=== Action item ===
Pull out every line of the material below that contains the word "article".

=== Entries shown ===
□ □ □ □

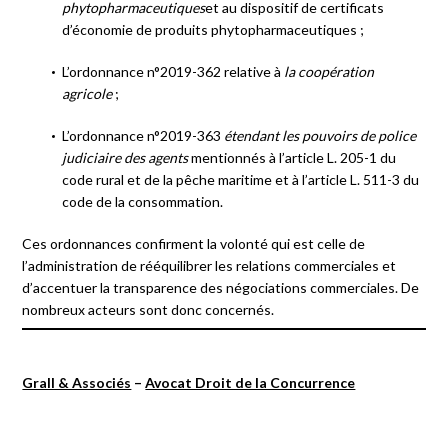
phytopharmaceutiques
et au dispositif de certificats
d’économie de produits phytopharmaceutiques ;
L’ordonnance n°2019-362 relative à
la coopération
agricole
;
L’ordonnance n°2019-363
étendant les pouvoirs de police
judiciaire des agents
mentionnés à l’article L. 205-1 du
code rural et de la pêche maritime et à l’article L. 511-3 du
code de la consommation.
Ces ordonnances confirment la volonté qui est celle de
l’administration de rééquilibrer les relations commerciales et
d’accentuer la transparence des négociations commerciales. De
nombreux acteurs sont donc concernés.
Grall & Associés
–
Avocat Droit de la Concurrence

□ □ □ □

=== Written solution ===
mentionnés à l’article L. 205-1 du
code rural et de la pêche maritime et à l’article L. 511-3 du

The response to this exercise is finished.